● Job item: In your copy, leave out the pictures and repeat every record exactly.

********

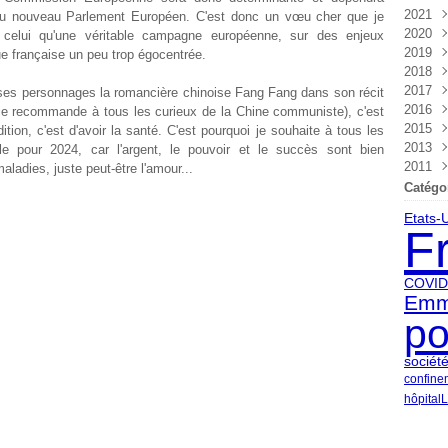
2021
Nov
Déc
du nouveau Parlement Européen. C'est donc un vœu cher que je
2020
Oct
Nov
Déc
 celui qu'une véritable campagne européenne, sur des enjeux
2019
Sep
Oct
Nov
Déc
ue française un peu trop égocentrée.
2018
Aoû
Sep
Oct
Nov
Déc
2017
Juil
Aoû
Sep
Oct
Nov
Déc
de ses personnages la romancière chinoise Fang Fang dans son récit
2016
Juin
Juil
Aoû
Sep
Oct
Nov
Déc
 je recommande à tous les curieux de la Chine communiste), c'est
2015
Mai
Juin
Juil
Aoû
Sep
Oct
Nov
Déc
dition, c'est d'avoir la santé. C'est pourquoi je souhaite à tous les
2013
Avri
Mai
Juin
Juil
Aoû
Sep
Oct
Nov
Déc
ble pour 2024, car l'argent, le pouvoir et le succès sont bien
2011
Mar
Avri
Mai
Juin
Juil
Aoû
Sep
Oct
Nov
Sep
adies, juste peut-être l'amour...
Févr
Mar
Avri
Mai
Juin
Juil
Aoû
Sep
Oct
Avri
Catégo
Janv
Févr
Mar
Avri
Mai
Juin
Juil
Aoû
Sep
Etats-
Janv
Févr
Mar
Avri
Mai
Juin
Juil
Aoû
F
Janv
Févr
Mar
Avri
Mai
Juin
Juil
Janv
Févr
Mar
Avri
Mai
Juin
Janv
Févr
Mar
Avri
Mai
COVID
Emm
Janv
Févr
Mar
Avri
po
Janv
Févr
Mar
Janv
sociét
confine
hôpital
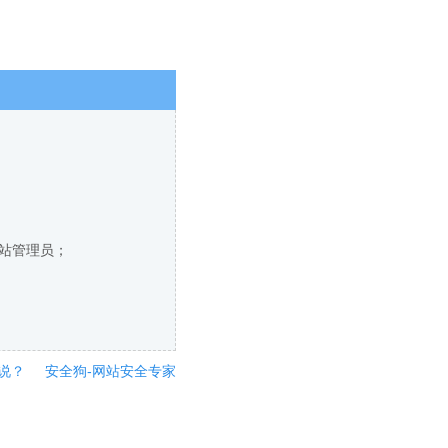
网站管理员；
说？
安全狗-网站安全专家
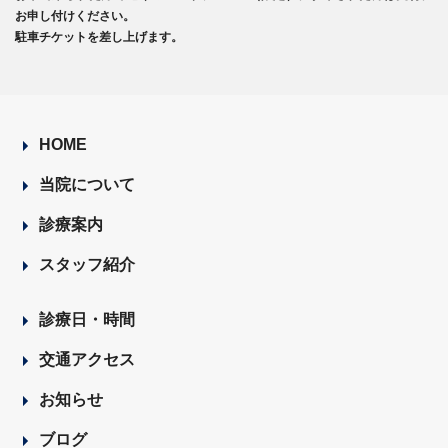
お申し付けください。
駐車チケットを差し上げます。
HOME
当院について
診療案内
スタッフ紹介
診療日・時間
交通アクセス
お知らせ
ブログ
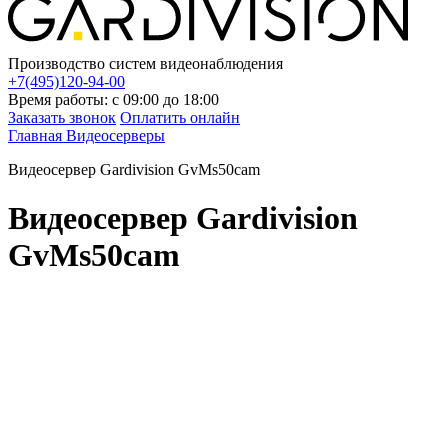
Производство систем видеонаблюдения
+7(495)120-94-00
Время работы: с 09:00 до 18:00
Заказать звонок
Оплатить онлайн
Главная
Видеосерверы
Видеосервер Gardivision GvMs50cam
Видеосервер Gardivision
GvMs50cam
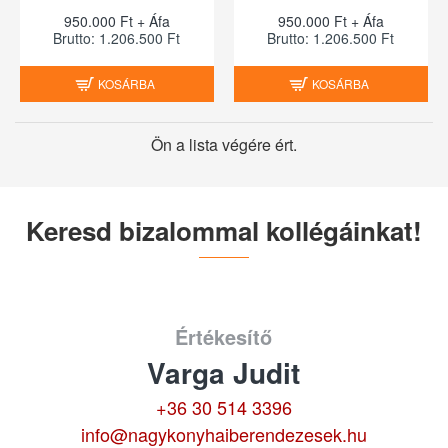
950.000 Ft + Áfa
950.000 Ft + Áfa
Brutto: 1.206.500 Ft
Brutto: 1.206.500 Ft
KOSÁRBA
KOSÁRBA
Ön a lista végére ért.
Keresd bizalommal kollégáinkat!
Értékesítő
Varga Judit
+36 30 514 3396
info@nagykonyhaiberendezesek.hu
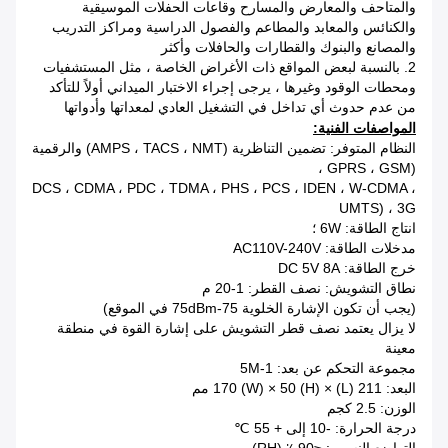
والمتاحف والمعارض والمسارح وقاعات الحفلات الموسيقية
والكنائس والمعابد والمطاعم والفصول الدراسية ومراكز التدريب
والمصانع والبنوك والقطارات والحافلات وأكثر
2. بالنسبة لبعض المواقع ذات الأغراض الخاصة ، مثل المستشفيات
ومحطات الوقود وغيرها ، يرجى إجراء الاختبار الميداني أولاً للتأكد
من عدم حدوث أي تداخل في التشغيل العادي لمعداتها وأدواتها
المواصفات الفنية:
النظام المتوفر:
تضمين التناظرية (AMPS ، TACS ، NMT) والرقمية
(GPRS ، GSM ،
DCS ، CDMA ، PDC ، TDMA ، PHS ، PCS ، IDEN ، W-CDMA ،
UMTS) ، 3G
انتاج الطاقة: 6W ؛
مدخلات الطاقة: AC110V-240V
خرج الطاقة: DC 5V 8A
نطاق التشويش: نصف القطر: 1-20 م
(يجب أن تكون الإشارة الخلوية 75-75dBm في الموقع)
لا يزال يعتمد نصف قطر التشويش على إشارة القوة في منطقة
معينة
مجموعة التحكم عن بعد: 1-5M
البعد: 211 (L) × 170 (W) × 50 (H) مم
الوزن: 2.5 كجم
درجة الحرارة: -10 إلى + 55 ℃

********

● Answer space:
2021
Nov
Déc
du nouveau Parlement Européen. C'est donc un vœu cher que je
2020
Oct
Nov
Déc
 celui qu'une véritable campagne européenne, sur des enjeux
2019
Sep
Oct
Nov
Déc
ue française un peu trop égocentrée.
2018
Aoû
Sep
Oct
Nov
Déc
2017
Juil
Aoû
Sep
Oct
Nov
Déc
de ses personnages la romancière chinoise Fang Fang dans son récit
2016
Juin
Juil
Aoû
Sep
Oct
Nov
Déc
 je recommande à tous les curieux de la Chine communiste), c'est
2015
Mai
Juin
Juil
Aoû
Sep
Oct
Nov
Déc
dition, c'est d'avoir la santé. C'est pourquoi je souhaite à tous les
2013
Avri
Mai
Juin
Juil
Aoû
Sep
Oct
Nov
Déc
ble pour 2024, car l'argent, le pouvoir et le succès sont bien
2011
Mar
Avri
Mai
Juin
Juil
Aoû
Sep
Oct
Nov
Sep
adies, juste peut-être l'amour...
Févr
Mar
Avri
Mai
Juin
Juil
Aoû
Sep
Oct
Avri
Catégo
Janv
Févr
Mar
Avri
Mai
Juin
Juil
Aoû
Sep
Etats-
Janv
Févr
Mar
Avri
Mai
Juin
Juil
Aoû
F
Janv
Févr
Mar
Avri
Mai
Juin
Juil
Janv
Févr
Mar
Avri
Mai
Juin
Janv
Févr
Mar
Avri
Mai
COVID
Emm
Janv
Févr
Mar
Avri
po
Janv
Févr
Mar
Janv
sociét
confine
hôpital
网站管理员；
说？
安全狗-网站安全专家
お申し付けください。
駐車チケットを差し上げます。
HOME
当院について
診療案内
スタッフ紹介
診療日・時間
交通アクセス
お知らせ
ブログ
Производство систем видеонаблюдения
+7(495)120-94-00
Время работы: с 09:00 до 18:00
Заказать звонок
Оплатить онлайн
Главная
Видеосерверы
Видеосервер Gardivision GvMs50cam
Видеосервер Gardivision
GvMs50cam
950.000 Ft + Áfa
950.000 Ft + Áfa
Brutto: 1.206.500 Ft
Brutto: 1.206.500 Ft
KOSÁRBA
KOSÁRBA
Ön a lista végére ért.
Keresd bizalommal kollégáinkat!
Értékesítő
Varga Judit
+36 30 514 3396
info@nagykonyhaiberendezesek.hu
والمتاحف والمعارض والمسارح وقاعات الحفلات الموسيقية
والكنائس والمعابد والمطاعم والفصول الدراسية ومراكز التدريب
والمصانع والبنوك والقطارات والحافلات وأكثر
2. بالنسبة لبعض المواقع ذات الأغراض الخاصة ، مثل المستشفيات
ومحطات الوقود وغيرها ، يرجى إجراء الاختبار الميداني أولاً للتأكد
من عدم حدوث أي تداخل في التشغيل العادي لمعداتها وأدواتها
المواصفات الفنية:
النظام المتوفر:
تضمين التناظرية (AMPS ، TACS ، NMT) والرقمية
(GPRS ، GSM ،
DCS ، CDMA ، PDC ، TDMA ، PHS ، PCS ، IDEN ، W-CDMA ،
UMTS) ، 3G
انتاج الطاقة: 6W ؛
مدخلات الطاقة: AC110V-240V
خرج الطاقة: DC 5V 8A
نطاق التشويش: نصف القطر: 1-20 م
(يجب أن تكون الإشارة الخلوية 75-75dBm في الموقع)
لا يزال يعتمد نصف قطر التشويش على إشارة القوة في منطقة
معينة
مجموعة التحكم عن بعد: 1-5M
البعد: 211 (L) × 170 (W) × 50 (H) مم
الوزن: 2.5 كجم
درجة الحرارة: -10 إلى + 55 ℃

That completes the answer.